** Opening Extracted entries block **

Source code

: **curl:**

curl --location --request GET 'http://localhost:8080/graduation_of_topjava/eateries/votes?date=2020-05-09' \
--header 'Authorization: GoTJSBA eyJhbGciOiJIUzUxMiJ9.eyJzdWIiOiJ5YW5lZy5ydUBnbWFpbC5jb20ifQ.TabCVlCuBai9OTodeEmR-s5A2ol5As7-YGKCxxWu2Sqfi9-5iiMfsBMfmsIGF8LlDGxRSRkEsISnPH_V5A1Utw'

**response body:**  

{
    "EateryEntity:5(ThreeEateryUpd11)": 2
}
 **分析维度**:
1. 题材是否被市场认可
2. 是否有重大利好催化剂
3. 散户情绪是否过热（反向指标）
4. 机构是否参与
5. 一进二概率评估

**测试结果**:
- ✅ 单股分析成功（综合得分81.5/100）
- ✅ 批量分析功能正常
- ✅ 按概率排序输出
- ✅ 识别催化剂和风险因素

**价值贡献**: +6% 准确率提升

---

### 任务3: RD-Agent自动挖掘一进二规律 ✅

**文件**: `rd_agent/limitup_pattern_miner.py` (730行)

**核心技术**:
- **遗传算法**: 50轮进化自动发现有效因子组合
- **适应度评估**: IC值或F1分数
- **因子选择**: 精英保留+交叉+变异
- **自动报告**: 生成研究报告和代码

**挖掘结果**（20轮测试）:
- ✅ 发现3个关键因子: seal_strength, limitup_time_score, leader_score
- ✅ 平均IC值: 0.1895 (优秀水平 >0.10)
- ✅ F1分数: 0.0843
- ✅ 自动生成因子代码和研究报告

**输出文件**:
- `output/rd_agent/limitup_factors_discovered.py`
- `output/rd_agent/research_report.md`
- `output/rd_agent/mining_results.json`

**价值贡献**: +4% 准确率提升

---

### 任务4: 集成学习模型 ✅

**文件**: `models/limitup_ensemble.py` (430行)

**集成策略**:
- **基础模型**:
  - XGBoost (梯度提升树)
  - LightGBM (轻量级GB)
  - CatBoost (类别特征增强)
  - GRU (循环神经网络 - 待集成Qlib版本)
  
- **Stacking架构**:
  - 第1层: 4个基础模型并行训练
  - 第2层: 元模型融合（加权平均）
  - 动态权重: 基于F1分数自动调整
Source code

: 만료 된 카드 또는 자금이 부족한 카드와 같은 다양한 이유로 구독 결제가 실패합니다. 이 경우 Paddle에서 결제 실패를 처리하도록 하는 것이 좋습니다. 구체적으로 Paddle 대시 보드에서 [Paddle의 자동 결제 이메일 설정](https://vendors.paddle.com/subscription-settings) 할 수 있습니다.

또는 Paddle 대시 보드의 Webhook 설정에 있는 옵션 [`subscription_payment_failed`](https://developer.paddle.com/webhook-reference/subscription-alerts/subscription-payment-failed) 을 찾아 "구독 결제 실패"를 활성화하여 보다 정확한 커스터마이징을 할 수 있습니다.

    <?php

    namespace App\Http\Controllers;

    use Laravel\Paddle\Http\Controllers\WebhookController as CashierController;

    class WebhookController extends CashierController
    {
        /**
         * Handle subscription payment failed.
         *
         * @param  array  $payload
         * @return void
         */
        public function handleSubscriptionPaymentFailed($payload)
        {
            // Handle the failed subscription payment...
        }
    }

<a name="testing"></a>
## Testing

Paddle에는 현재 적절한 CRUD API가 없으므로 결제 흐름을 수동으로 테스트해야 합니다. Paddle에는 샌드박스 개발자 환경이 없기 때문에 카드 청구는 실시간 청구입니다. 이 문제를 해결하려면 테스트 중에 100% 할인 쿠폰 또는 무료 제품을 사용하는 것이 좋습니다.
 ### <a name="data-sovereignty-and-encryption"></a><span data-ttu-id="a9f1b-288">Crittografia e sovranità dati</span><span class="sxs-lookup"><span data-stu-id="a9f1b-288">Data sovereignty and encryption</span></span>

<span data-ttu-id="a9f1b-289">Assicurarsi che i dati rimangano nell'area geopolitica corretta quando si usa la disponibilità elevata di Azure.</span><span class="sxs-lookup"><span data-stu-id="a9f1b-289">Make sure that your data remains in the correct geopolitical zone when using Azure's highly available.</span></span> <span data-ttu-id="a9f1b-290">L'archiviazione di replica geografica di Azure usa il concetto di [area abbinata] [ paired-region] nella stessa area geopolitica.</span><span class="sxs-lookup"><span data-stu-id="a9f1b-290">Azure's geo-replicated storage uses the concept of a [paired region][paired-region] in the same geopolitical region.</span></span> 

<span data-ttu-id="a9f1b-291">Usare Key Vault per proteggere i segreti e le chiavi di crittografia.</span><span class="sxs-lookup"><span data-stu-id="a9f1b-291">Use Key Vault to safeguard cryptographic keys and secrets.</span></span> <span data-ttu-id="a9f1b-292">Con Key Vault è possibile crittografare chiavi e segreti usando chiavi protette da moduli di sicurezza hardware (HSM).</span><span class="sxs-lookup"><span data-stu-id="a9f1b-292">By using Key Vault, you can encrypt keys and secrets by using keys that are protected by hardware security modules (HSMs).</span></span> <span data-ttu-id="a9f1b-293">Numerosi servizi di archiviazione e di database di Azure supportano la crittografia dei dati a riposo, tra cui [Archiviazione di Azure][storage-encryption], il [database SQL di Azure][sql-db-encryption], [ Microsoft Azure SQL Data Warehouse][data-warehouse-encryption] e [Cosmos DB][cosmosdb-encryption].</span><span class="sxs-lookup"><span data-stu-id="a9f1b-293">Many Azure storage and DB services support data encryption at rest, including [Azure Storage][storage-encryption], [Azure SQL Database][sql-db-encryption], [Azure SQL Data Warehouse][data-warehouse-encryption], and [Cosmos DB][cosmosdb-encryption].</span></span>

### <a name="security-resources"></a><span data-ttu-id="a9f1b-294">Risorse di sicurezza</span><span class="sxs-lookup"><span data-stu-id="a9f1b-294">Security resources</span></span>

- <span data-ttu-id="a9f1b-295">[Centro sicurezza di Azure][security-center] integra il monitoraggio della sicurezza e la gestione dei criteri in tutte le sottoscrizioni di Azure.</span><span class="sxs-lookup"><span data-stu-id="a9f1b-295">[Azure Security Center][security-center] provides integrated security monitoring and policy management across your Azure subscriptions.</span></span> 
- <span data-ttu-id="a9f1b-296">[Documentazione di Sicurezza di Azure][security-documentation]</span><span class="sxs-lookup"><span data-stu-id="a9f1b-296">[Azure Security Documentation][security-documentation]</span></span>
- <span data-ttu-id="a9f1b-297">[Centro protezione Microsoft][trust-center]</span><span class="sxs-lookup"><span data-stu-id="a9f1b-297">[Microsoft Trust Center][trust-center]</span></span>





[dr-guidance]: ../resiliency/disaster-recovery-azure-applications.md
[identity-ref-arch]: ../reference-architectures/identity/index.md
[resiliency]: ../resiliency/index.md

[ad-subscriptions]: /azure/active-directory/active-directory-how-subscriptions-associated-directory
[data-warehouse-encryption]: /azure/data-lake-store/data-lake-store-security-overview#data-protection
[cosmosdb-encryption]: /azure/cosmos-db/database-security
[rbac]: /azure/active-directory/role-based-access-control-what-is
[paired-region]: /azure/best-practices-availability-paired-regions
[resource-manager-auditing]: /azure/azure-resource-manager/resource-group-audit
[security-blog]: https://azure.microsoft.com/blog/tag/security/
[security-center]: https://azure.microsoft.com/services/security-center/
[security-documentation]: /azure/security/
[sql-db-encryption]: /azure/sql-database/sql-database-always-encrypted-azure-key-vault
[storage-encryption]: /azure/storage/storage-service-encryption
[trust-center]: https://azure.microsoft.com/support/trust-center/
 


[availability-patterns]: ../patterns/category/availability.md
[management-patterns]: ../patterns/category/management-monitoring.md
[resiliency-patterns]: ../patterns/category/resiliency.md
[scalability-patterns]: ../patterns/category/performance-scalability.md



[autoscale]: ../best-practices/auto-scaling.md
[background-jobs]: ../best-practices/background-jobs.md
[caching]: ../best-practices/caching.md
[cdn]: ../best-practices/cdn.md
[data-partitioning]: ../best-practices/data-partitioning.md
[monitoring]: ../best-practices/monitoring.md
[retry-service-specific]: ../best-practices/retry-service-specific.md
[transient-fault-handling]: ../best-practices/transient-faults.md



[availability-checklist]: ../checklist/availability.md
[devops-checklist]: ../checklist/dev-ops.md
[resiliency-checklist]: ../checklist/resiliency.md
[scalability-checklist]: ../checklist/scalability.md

** Closing Extracted entries block **

Work task:
The lines from the one containing "[autoscale]: ../best-practices/auto-scaling.md" through the last line of the records are to be transcribed exactly, with nothing else added.

Response:
[autoscale]: ../best-practices/auto-scaling.md
[background-jobs]: ../best-practices/background-jobs.md
[caching]: ../best-practices/caching.md
[cdn]: ../best-practices/cdn.md
[data-partitioning]: ../best-practices/data-partitioning.md
[monitoring]: ../best-practices/monitoring.md
[retry-service-specific]: ../best-practices/retry-service-specific.md
[transient-fault-handling]: ../best-practices/transient-faults.md



[availability-checklist]: ../checklist/availability.md
[devops-checklist]: ../checklist/dev-ops.md
[resiliency-checklist]: ../checklist/resiliency.md
[scalability-checklist]: ../checklist/scalability.md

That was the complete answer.